Il dibattito nel Coordinamento ha riconosciuto l’importanza dei contenuti proposti dal documento - si tratta di dati e problemi ignorati nel pensiero corrente anche della sinistra ex arcobaleno - e l’opportunità e la giustezza di aprire una riflessione su come il militarismo oggi sia componente della crisi generale del sistema e di come il disarmo, integrato con l’alternativa della difesa nonviolenta, debba far parte della lotta per il miglioramento delle condizioni generali di vita e per una vita, nostra e delle generazioni future, degna di essere vissuta.
Premesso che esso - avendo scopi di movimentazione politica e non di analisi - è rivolto “alle attiviste ed agli attivisti sociali”, ci si è dati una settimana di tempo per migliorarlo ed eventualmente ricalibrarlo dal punto di vista della chiarezza e dell’efficacia comunicativa nella redazione definitiva.
Sono segnati in rosso i punti che si ritiene abbisognino di una verifica terminologica e concettuale.


La crisi del capitalismo finanziario evidenziata dalla vertiginosa caduta delle borse, dalla bancarotta di banche ed assicurazioni, dal crollo dei fondi pensione minaccia l’avvenire di tutti e quindi non può essere estranea all’interessamento delle obiettrici e degli obiettori alle spese militari (OSM).
Siamo un movimento che, perseguendo la conversione dei bilanci militari in spese sociali, propone l’obiettivo della pace come nuovo modello di sviluppo in alternativa alla globalizzazione neoliberista.
L’interventismo dello Stato in questi anni non è in realtà mai venuto meno e si è concentrato nel settore bellico, coprendosi con la necessità della “guerra unica al terrore”.

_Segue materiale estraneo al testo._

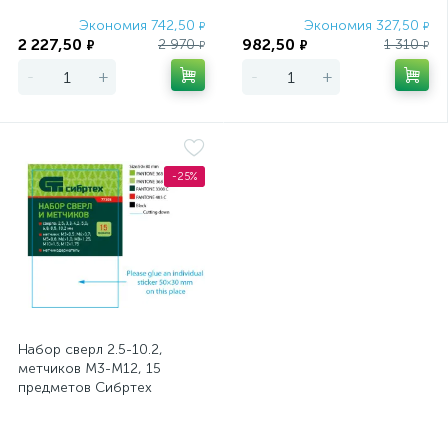
Экономия 742,50
Экономия 327,50
₽
₽
2 227,50
982,50
2 970
1 310
₽
₽
₽
₽
-
+
-
+
-25%
Набор сверл 2.5-10.2,
метчиков М3-М12, 15
предметов Сибртех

I 3.000 miliardi di dollari spesi per la guerra in Iraq sono un fattore importante della dinamica che ha inceppato la macchina finanziaria: sono soldi venuti, ad esempio, a mancare alla sanità pubblica di consumatori americani sempre più indebitati e che alla fine, sgonfiata la bolla immobiliare, non sono stati più in grado di pagare le rate dei mutui per la casa.
La “finanza creativa”, con i prodotti dell’economia virtuale, ha trasformato i crediti in sofferenza in falsi attivi di bilancio ed ora pretenderebbe di passare all’incasso: i soldi dei contribuenti - al momento 3.000 miliardi di dollari nella sola Europa - dovrebbero andare in soccorso degli speculatori e dei leaders politici che hanno imbastito la truffa.
Si tratta dei soldi dell’economia reale, vale a dire del sudore della fronte delle lavoratrici e dei lavoratori che già stentano ad arrivare a fine mese.
Ora si affaccia l’incubo della povertà anche per i ceti medio-bassi, tra i quali i piccoli risparmiatori, ingannati con l’offerta di prodotti finanziari “sicuri”: non meritano una condanna tanto brutale per essere stati indotti a cedere alle lusinghe neoliberiste.

Non ci stiamo!
Noi siamo vittime del meccanismo speculativo e non siamo disponibili a dare il sangue e la vita per salvare, questo sistema finanziario e questo modello di sviluppo, iniquo, distruttore dell’ambiente, alienante, generatore di guerre.
Rifiutiamo il ricatto che prospetta la fame in caso di fallimento delle banche capitalistiche.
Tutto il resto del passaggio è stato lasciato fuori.